(Madrid) La force de la musique, Ara Malikian en a pris conscience dans le garage où il s’abritait des bombes au Liban. Loin des conservatoires feutrés dont il a fini par s’éloigner pour devenir une rock star du violon.

Publié le 11 févr. 2021
Mathieu GORSE Agence France-Presse

Ce garage, le violoniste tatoué et barbu de 52 ans lui rend de nouveau hommage dans un disque sorti en janvier en ligne et baptisé Petit garage. Des morceaux joués en streaming ou devant un public masqué depuis le début de la pandémie.

« C’était un lieu plein de rats et de cafards, mais pour moi, c’était un lieu royal. […] Nous y entendions les bombes, c’était très dramatique, très angoissant et soudain, certains d’entre nous commençaient à jouer de la musique, à chanter, à danser », raconte-t-il à l’AFP dans un entretien à Madrid, où il vit depuis une vingtaine d’années.

« J’ai vu comment la musique et l’art […] donnaient de l’espoir, de la joie. Nous oublions nos peines, la guerre, les bombes », ajoute-t-il.

Né à Beyrouth en 1968 dans une famille arménienne, Ara Malikian commence le violon tout petit, poussé par son père violoniste, qui joue notamment avec la grande chanteuse libanaise Fairouz.

« Dès que je suis né, il m’a mis un violon sous le menton et que j’aime ou non, il fallait que je joue », se rappelle-t-il. « Heureusement, je suis tombé amoureux de cet instrument et n’ai pas eu de problèmes psychologiques », dit-il en souriant.

« Mais mon père était très strict, très sévère et m’obligeait à étudier des heures et des heures ».

En secret dans les bars

PHOTO PIERRE-PHILIPPE MARCOU, AGENCE FRANCE-PRESSE

Né à Beyrouth en 1968 dans une famille arménienne, Ara Malikian commence le violon tout petit, poussé par son père violoniste, qui joue notamment avec la grande chanteuse libanaise Fairouz.

Des heures de travail qui en font un musicien prodige et lui permettent de quitter le Liban pour s’envoler vers l’Allemagne à 15 ans afin de parfaire son violon.

Mais ce destin tout tracé de musicien classique ne survit pas à ses premières expériences hors du monde « très très conservateur » des conservatoires.
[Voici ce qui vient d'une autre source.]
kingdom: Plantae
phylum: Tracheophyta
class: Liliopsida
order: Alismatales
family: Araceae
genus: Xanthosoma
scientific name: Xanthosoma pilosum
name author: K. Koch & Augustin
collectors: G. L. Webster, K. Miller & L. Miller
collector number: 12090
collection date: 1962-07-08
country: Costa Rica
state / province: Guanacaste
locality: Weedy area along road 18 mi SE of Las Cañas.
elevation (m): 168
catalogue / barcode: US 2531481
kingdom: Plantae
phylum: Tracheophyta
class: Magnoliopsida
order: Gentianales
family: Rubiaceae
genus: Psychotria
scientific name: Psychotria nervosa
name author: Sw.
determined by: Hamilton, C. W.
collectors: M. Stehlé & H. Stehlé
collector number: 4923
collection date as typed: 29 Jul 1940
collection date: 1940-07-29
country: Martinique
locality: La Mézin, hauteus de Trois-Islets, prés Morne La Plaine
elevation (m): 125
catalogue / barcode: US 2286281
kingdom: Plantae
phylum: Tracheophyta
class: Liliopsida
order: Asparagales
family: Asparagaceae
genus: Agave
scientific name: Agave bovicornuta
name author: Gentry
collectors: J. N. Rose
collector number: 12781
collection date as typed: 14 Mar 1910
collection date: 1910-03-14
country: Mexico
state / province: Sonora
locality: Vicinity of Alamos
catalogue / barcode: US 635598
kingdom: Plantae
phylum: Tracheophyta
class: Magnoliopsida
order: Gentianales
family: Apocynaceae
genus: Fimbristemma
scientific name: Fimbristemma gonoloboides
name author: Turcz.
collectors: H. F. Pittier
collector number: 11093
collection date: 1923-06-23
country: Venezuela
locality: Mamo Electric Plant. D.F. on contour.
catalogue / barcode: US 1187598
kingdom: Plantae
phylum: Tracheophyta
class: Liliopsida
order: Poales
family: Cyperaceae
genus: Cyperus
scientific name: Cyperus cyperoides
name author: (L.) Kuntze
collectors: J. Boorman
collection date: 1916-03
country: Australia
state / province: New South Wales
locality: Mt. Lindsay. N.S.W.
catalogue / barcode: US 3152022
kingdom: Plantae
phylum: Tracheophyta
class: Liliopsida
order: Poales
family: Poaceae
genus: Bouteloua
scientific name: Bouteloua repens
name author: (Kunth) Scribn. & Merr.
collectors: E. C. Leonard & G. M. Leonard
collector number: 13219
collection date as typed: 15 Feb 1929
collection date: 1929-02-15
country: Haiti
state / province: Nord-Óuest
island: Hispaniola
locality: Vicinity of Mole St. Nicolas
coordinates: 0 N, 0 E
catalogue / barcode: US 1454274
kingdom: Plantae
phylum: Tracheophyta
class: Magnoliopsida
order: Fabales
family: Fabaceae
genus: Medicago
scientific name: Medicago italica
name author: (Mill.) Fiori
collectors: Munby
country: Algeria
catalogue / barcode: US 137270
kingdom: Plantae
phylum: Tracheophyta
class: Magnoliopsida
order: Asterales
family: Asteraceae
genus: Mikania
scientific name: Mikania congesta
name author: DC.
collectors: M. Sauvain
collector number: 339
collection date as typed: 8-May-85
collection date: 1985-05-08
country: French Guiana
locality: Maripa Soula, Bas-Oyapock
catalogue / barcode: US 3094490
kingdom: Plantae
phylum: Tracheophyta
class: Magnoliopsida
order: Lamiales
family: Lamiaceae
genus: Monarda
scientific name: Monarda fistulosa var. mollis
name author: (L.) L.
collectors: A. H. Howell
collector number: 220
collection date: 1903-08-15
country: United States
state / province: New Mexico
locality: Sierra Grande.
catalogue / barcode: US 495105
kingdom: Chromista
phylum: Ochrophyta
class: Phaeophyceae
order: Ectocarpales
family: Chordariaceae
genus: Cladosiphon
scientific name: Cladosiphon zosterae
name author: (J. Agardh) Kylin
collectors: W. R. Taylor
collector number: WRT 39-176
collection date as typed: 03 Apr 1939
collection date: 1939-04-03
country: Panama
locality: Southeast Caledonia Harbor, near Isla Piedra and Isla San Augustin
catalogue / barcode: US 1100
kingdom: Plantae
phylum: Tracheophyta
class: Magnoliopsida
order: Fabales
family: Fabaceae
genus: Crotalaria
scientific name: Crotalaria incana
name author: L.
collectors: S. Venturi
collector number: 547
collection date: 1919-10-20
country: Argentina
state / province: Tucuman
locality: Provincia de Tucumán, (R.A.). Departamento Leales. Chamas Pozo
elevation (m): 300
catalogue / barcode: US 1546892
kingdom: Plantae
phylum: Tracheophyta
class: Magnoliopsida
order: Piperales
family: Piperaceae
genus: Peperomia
« Je devais gagner ma vie et jouais en secret dans les bars ou les clubs. Ce qui a été un enseignement très important pour moi » pour apprendre « la folie et l’ouverture d’esprit », poursuit le musicien, qui se souvient notamment de sa honte de ne pas connaître les Doors lorsqu’on lui demande de jouer un de leurs morceaux dans un « bar de travestis ».

En plus de ses heures de pratique du répertoire classique, il se met à apprendre celui de la pop ou du rock.

« C’est grâce à ces boulots que j’ai pu sortir de ce monde si fermé de la musique classique et même si je continue à en jouer, je vois la musique comme de la musique et non juste comme la boîte de conserve qu’est la musique classique », insiste le violoniste, qui navigue entre le classique, la musique tzigane, les influences arabes et même Björk, dont il a revisité Bachelorette.

Concerts « merveilleux » malgré la pandémie

La pandémie a surpris Malikian en plein milieu de sa tournée internationale Royal Garage, qu’il a été contraint d’annuler. Déjà passé par l’Olympia à Paris, il devait encore jouer à Moscou, Milan, Buenos Aires, Sao Paulo et Mexico…

Après un confinement passé auprès de son fils à composer énormément — il a un disque entier de côté qu’il sortira plus tard —, le violoniste a repris les concerts, principalement en Espagne, où les salles restent ouvertes. Avec masques, distance de sécurité et jauge extrêmement réduite.

« Des concerts qui ont été très émouvants », dit-il. « Entre la distance et les masques, nous pensions que cela serait très dur, mais cela a été merveilleux, car les gens, malgré la peur, venaient nous écouter et cela est très encourageant ».

Engagé dans plusieurs causes, dont celle des migrants, le violoniste espère désormais que de la pandémie émergera un monde « plus uni », « ne créant pas plus de frontières, plus de murs et plus de haine ».